> [TASKS TO COMPLETE]:
• A. Format the listing from the line containing "Tudo Sobre Notícias Esportes" through the end of the listing as a JSON list of strings, one string per line, with blank lines and the pictures left out.
• B. Continue the story of Wolf and Dog from where it stops.

Kerry writes: Two expressions I knew and accepted without challenge were "Lone Wolf" and "Lucky Dog". I sensed "Lone Wolf" was uttered with admiration while "Lucky Dog" was said with sarcasm. I liked being called "Lone Wolf" without really knowing why. I felt sorry for people who got labeled "Lucky Dog". Then the following story was given to me. Please read it, then I will continue on my own.

The Dog's Life

One day in midsummer, as the sun began to set, the heat of the day waned a little and all the forest animals crept out of shady hiding places.

They moved to the stream where they met every night to drink.

The summer's heat was hard on the animals, but most exhausted was Wolf, who suffered from hunger and thirst. He had grown thin and his coat was ragged.

Walking along, he soon passed by the farmer's house and spotted Dog lolling in the long grass. "Where are you headed on this fine evening?" Dog asked.

"I'm heading toward the stream to drink," Wolf replied. "If you like, you may join me."

Dog was delighted. He checked to make sure his master was nowhere nearby, and then ran to Wolf's side and walked along with him to the stream.

"You are handsome," Wolf said. "I don't believe I've ever seen such a beautiful coat as yours."

"Than you, Wolf," he said.

"And how do you keep looking so well-fed?" Wolf asked.

"That's no problem at all," Dog said. "I am fed day and night. I eat the most wonderful foods you might imagine. And I sleep in comfort in a lovely home. Why, there's no secret at all to my marvelous coat and full stomach. I live a life of luxury."

"What must you do in return for all your luxuries?" Wolf asked.

> [EXTRACTED ENTRIES]:
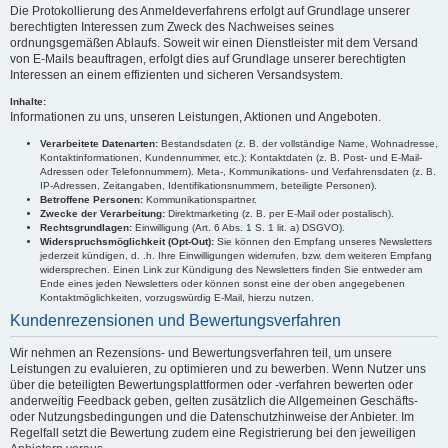
Die Protokollierung des Anmeldeverfahrens erfolgt auf Grundlage unserer
berechtigten Interessen zum Zweck des Nachweises seines
ordnungsgemäßen Ablaufs. Soweit wir einen Dienstleister mit dem Versand
von E-Mails beauftragen, erfolgt dies auf Grundlage unserer berechtigten
Interessen an einem effizienten und sicheren Versandsystem.
Inhalte:
Informationen zu uns, unseren Leistungen, Aktionen und Angeboten.
Verarbeitete Datenarten:
Bestandsdaten (z. B. der vollständige Name, Wohnadresse,
Kontaktinformationen, Kundennummer, etc.); Kontaktdaten (z. B. Post- und E-Mail-
Adressen oder Telefonnummern). Meta-, Kommunikations- und Verfahrensdaten (z. B.
IP-Adressen, Zeitangaben, Identifikationsnummern, beteiligte Personen).
Betroffene Personen:
Kommunikationspartner.
Zwecke der Verarbeitung:
Direktmarketing (z. B. per E-Mail oder postalisch).
Rechtsgrundlagen:
Einwilligung (Art. 6 Abs. 1 S. 1 lit. a) DSGVO).
Widerspruchsmöglichkeit (Opt-Out):
Sie können den Empfang unseres Newsletters
jederzeit kündigen, d. .h. Ihre Einwilligungen widerrufen, bzw. dem weiteren Empfang
widersprechen. Einen Link zur Kündigung des Newsletters finden Sie entweder am
Ende eines jeden Newsletters oder können sonst eine der oben angegebenen
Kontaktmöglichkeiten, vorzugswürdig E-Mail, hierzu nutzen.
Kundenrezensionen und Bewertungsverfahren
Wir nehmen an Rezensions- und Bewertungsverfahren teil, um unsere
Leistungen zu evaluieren, zu optimieren und zu bewerben. Wenn Nutzer uns
über die beteiligten Bewertungsplattformen oder -verfahren bewerten oder
anderweitig Feedback geben, gelten zusätzlich die Allgemeinen Geschäfts-
oder Nutzungsbedingungen und die Datenschutzhinweise der Anbieter. Im
Regelfall setzt die Bewertung zudem eine Registrierung bei den jeweiligen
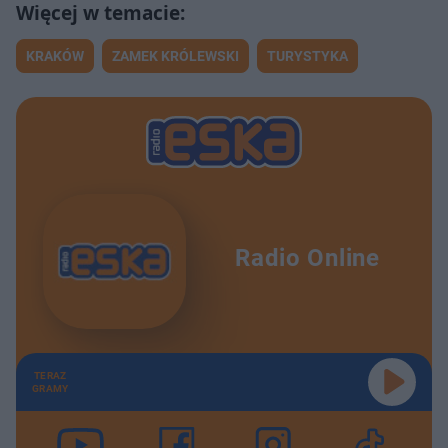
KRAKÓW
ZAMEK KRÓLEWSKI
TURYSTYKA
Radio Online
TERAZ
GRAMY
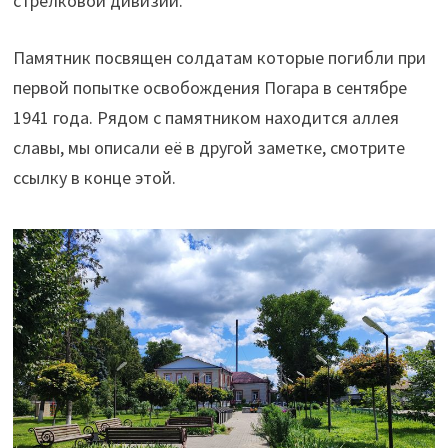
стрелковой дивизии.
Памятник посвящен солдатам которые погибли при
первой попытке освобождения Погара в сентябре
1941 года. Рядом с памятником находится аллея
славы, мы описали её в другой заметке, смотрите
ссылку в конце этой.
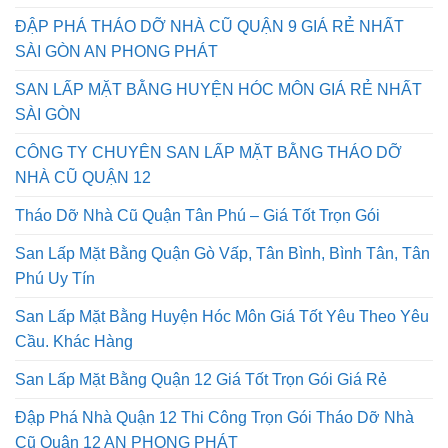
Toàn Giá Tốt
ĐẬP PHÁ THÁO DỠ NHÀ CŨ QUẬN 9 GIÁ RẺ NHẤT
SÀI GÒN AN PHONG PHÁT
SAN LẤP MẶT BẰNG HUYỆN HÓC MÔN GIÁ RẺ NHẤT
SÀI GÒN
CÔNG TY CHUYÊN SAN LẤP MẶT BẰNG THÁO DỠ
NHÀ CŨ QUẬN 12
Tháo Dỡ Nhà Cũ Quận Tân Phú – Giá Tốt Trọn Gói
San Lấp Mặt Bằng Quận Gò Vấp, Tân Bình, Bình Tân, Tân
Phú Uy Tín
San Lấp Mặt Bằng Huyện Hóc Môn Giá Tốt Yêu Theo Yêu
Cầu. Khác Hàng
San Lấp Mặt Bằng Quận 12 Giá Tốt Trọn Gói Giá Rẻ
Đập Phá Nhà Quận 12 Thi Công Trọn Gói Tháo Dỡ Nhà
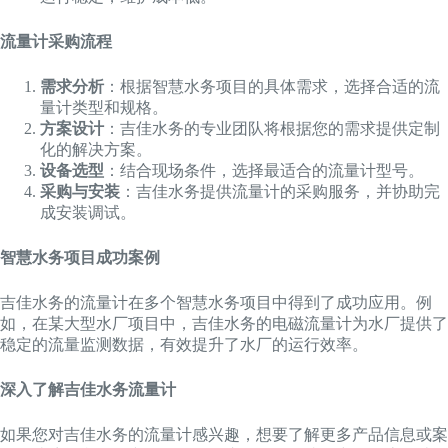
流量计采购流程
需求分析
：根据智慧水务项目的具体需求，选择合适的流
量计类型和规格。
方案设计
：吉佳水务的专业团队将根据您的需求提供定制
化的解决方案。
设备选型
：结合现场条件，选择最适合的流量计型号。
采购与安装
：吉佳水务提供流量计的采购服务，并协助完
成安装调试。
智慧水务项目成功案例
吉佳水务的流量计在多个智慧水务项目中得到了成功应用。例
如，在某大型水厂项目中，吉佳水务的电磁流量计为水厂提供了
稳定的流量监测数据，有效提升了水厂的运行效率。
深入了解吉佳水务流量计
如果您对吉佳水务的流量计感兴趣，想要了解更多产品信息或案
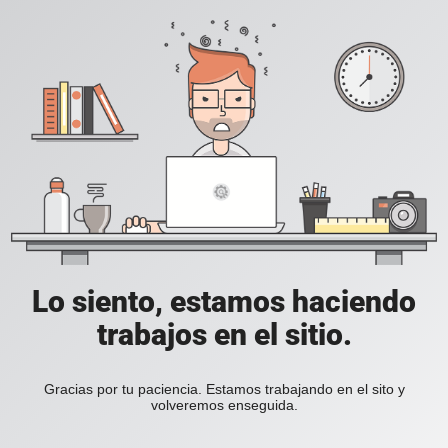
Lo siento, estamos haciendo
trabajos en el sitio.
Gracias por tu paciencia. Estamos trabajando en el sito y
volveremos enseguida.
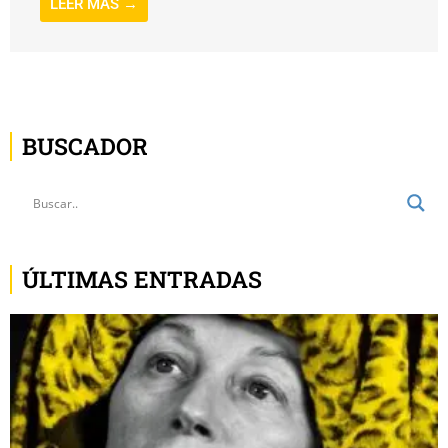
LEER MÁS →
BUSCADOR
ÚLTIMAS ENTRADAS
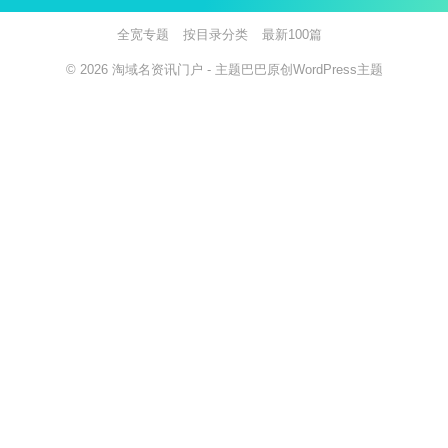
全宽专题
按目录分类
最新100篇
© 2026
淘域名资讯门户
- 主题巴巴原创
WordPress主题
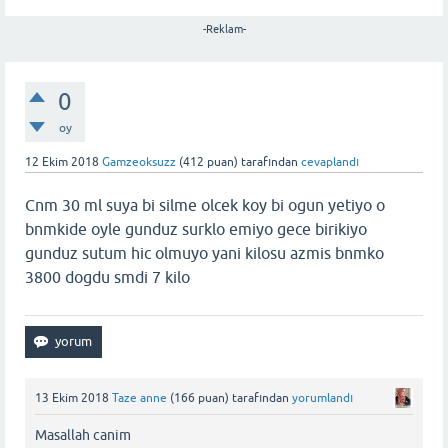
-Reklam-
0
oy
12 Ekim 2018
Gamzeoksuzz
(
412
puan)
tarafından
cevaplandı
Cnm 30 ml suya bi silme olcek koy bi ogun yetiyo o
bnmkide oyle gunduz surklo emiyo gece birikiyo
gunduz sutum hic olmuyo yani kilosu azmis bnmko
3800 dogdu smdi 7 kilo
13 Ekim 2018
Taze anne
(
166
puan)
tarafından
yorumlandı
Masallah canim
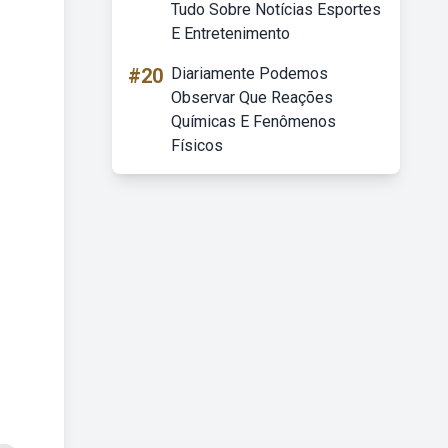
Tudo Sobre Notícias Esportes
E Entretenimento
#20
Diariamente Podemos
Observar Que Reações
Químicas E Fenômenos
Físicos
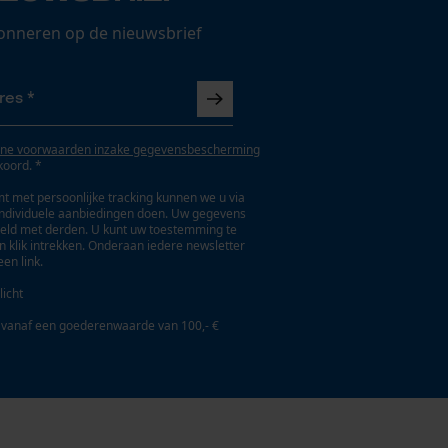
onneren op de nieuwsbrief
ne voorwaarden inzake gegevensbescherming
koord. *
t met persoonlijke tracking kunnen we u via
individuele aanbiedingen doen. Uw gegevens
eld met derden. U kunt uw toestemming te
en klik intrekken. Onderaan iedere newsletter
een link.
licht
 vanaf een goederenwaarde van 100,- €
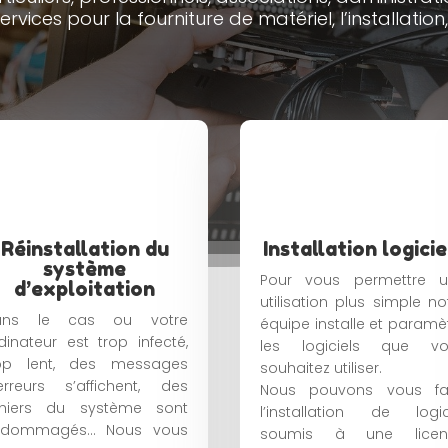
ices pour la fourniture de matériel, l’installation,
Réinstallation du
Installation logicie
système
Pour vous permettre u
d’exploitation
utilisation plus simple no
ans le cas ou votre
équipe installe et paramè
dinateur est trop infecté,
les logiciels que vo
op lent, des messages
souhaitez utiliser.
erreurs s’affichent, des
Nous pouvons vous fai
chiers du système sont
l’installation de logic
ndommagés… Nous vous
soumis à une licen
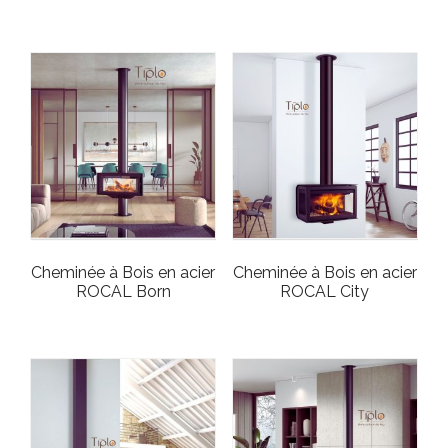
Cheminée à Bois en acier
Cheminée à Bois en acier
ROCAL Born
ROCAL City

> [ANSWERS BY ITEM]:
• A.
[
  "Tudo Sobre Notícias Esportes",
  "E Entretenimento",
  "#20",
  "Diariamente Podemos",
  "Observar Que Reações",
  "Químicas E Fenômenos",
  "Físicos",
  "onneren op de nieuwsbrief",
  "ne voorwaarden inzake gegevensbescherming",
  "koord. *",
  "t met persoonlijke tracking kunnen we u via",
  "individuele aanbiedingen doen. Uw gegevens",
  "eld met derden. U kunt uw toestemming te",
  "en klik intrekken. Onderaan iedere newsletter",
  "een link.",
  "licht",
  " vanaf een goederenwaarde van 100,- €",
  "ices pour la fourniture de matériel, l’installation,",
  "Réinstallation du",
  "Installation logicie",
  "système",
  "Pour vous permettre u",
  "d’exploitation",
  "utilisation plus simple no",
  "ans le cas ou votre",
  "équipe installe et paramè",
  "dinateur est trop infecté,",
  "les logiciels que vo",
  "op lent, des messages",
  "souhaitez utiliser.",
  "erreurs s’affichent, des",
  "Nous pouvons vous fai",
  "chiers du système sont",
  "l’installation de logic",
  "ndommagés… Nous vous",
  "soumis à une licen",
  "Cheminée à Bois en acier",
  "Cheminée à Bois en acier",
  "ROCAL Born",
  "ROCAL City"
]

• B.
"I guard the house," Dog replied, looking again over his shoulder. He would have to hurry once nightfall came, for his master counted on him to watch the place at night.

"That sounds easy enough," Wolf said. "I envy you, for at present I live in the woods and must endure the heat of day and the mosquitoes. They crawl upon my skin sometimes and I rarely have enough to eat. You see, I share the forest food with all the other creatures. Sometimes I wonder what it would be like to be like you."

"But you can!" Dog answered. "Come home with me and I will tell my master that you've come to help us guard the house."

Wolf grinned and the two trotted quickly to Dog's house.

As they were walking, Wolf spotted something on Dog's neck. He saw that it was made of leather, bound tightly and carrying silver rings with chains.

"What is that thing around your neck?" Wolf asked.

"That's nothing," said Dog.

"Please, Dog. It is something. Tell me what it is."

"If you must know," said Dog, "this is a collar. My master ties me up during the daytime, but that is only because my master wants me to sleep during the day so that I might be full of vigor at night. Once the sun sets, I'm set free, as you see. And then my master brings me bones from his own table and the children feed me scraps. Just imagine, Wolf. Soon you, too, will have all the table scraps you want and you'll be loved by all the children, and everything will be wonderful. You'll have a roof over your head. . ."

But Wolf raised a paw to silence Dog. He had heard enough. "I'm sorry, Dog," he said, "but you may keep your happiness. I would not trade my freedom for all the treats in the world. I wish you well, but I must say good night."

And with that Wolf turned around and set off on his own. Dog shook his head for he did not understand freedom.

(Universal Press Syndicate)

[Apologies for errors; copy unedited.] (The Toronto Star; FRI, JUL 25-97 Section D (P. D1) Tell Me a Story. A Friday feature for children, adapted by Amy Friedman from an Aesop Fable. Illustrated by Jillian Gilliland.)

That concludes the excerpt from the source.